As Turkish forces began a military operation in the north of Syria, Kurdish SDF leaders scrambled for possible support from the Syrian government in Damascus to help fend off a full-blown Turkish invasion. Kurdish leaders also called on Russia to act as an intermediary in possible talks with Damascus.
Rami Abdel Rahman of the Syrian Observatory for Human Rights told Arab media that Turkish planes had conducted at least four airstrikes on the town of Ras al- Ayn and that many civilians were fleeing the region for safer areas. Turkish forces, he added, also were shelling the town of Tal al Abyad with long-range artillery.
Amateur video on social media showed Kurds in a number of towns across northern Syria protesting the Turkish attack, and other videos claimed to show Kurds rushing to join military units to fend off what they feared was an impending Turkish invasion.

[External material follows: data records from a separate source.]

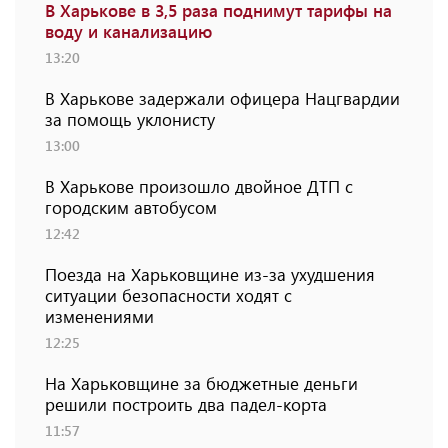
В Харькове в 3,5 раза поднимут тарифы на
воду и канализацию
13:20
В Харькове задержали офицера Нацгвардии
за помощь уклонисту
13:00
В Харькове произошло двойное ДТП с
городским автобусом
12:42
Поезда на Харьковщине из-за ухудшения
ситуации безопасности ходят с
изменениями
12:25
На Харьковщине за бюджетные деньги
решили построить два падел-корта
11:57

A Kurdish SDF military commander told a gathering of the group’s militiamen that he was declaring a region-wide call-up of all those able to fight. He also said there is proof that Turkey has helped the Islamic State terrorist group dozens of times with weapons, safe-passage and other tactical support in various parts of northern Syria.
In a tweet Tuesday, the commander alluded to a possible SDF alliance with Syrian government forces. Saudi-owned al Arabiya TV reported Wednesday that Kurdish leaders in northern Syria were calling on Russia to act as an intermediary in a possible rapprochement between the SDF and Damascus, following the decision by U.S. President Donald Trump to withdraw some forces from the region.

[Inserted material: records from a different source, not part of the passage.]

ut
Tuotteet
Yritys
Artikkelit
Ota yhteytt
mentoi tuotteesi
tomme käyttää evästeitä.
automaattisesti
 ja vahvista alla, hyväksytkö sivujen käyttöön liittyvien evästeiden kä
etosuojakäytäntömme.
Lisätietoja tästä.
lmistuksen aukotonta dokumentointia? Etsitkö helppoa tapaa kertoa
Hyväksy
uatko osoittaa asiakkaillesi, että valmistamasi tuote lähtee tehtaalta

Mohammed Kheir Akkam, a member of the Syrian parliament, told Arab media that Damascus “could come to the aid of the Kurds, but on the condition that they expressed their loyalty to the government, rather than other outside forces,” alluding to the U.S.
Joshua Landis, who heads the Middle East department at the University of Oklahoma tells VOA that he “doubts the US government will allow the Syrian military to move north of the Euphrates River even if its YPG (Kurdish allies) ask for this.” “The US,” he says, “is an ally of Turkey and an enemy of (Syrian President Bashar al) Assad and Iran.”
However, Hilal Khashan, who teaches political science at the American University of Beirut, told VOA that he doubts such an alliance would occur.
“The Syrian Army moved into [the northern Aleppo border town of] Afrin last year, but pulled out immediately after the Turkish Army closed in,” he said. “In the unlikely event that they cooperate, their combined forces are no match for Turkey’s.”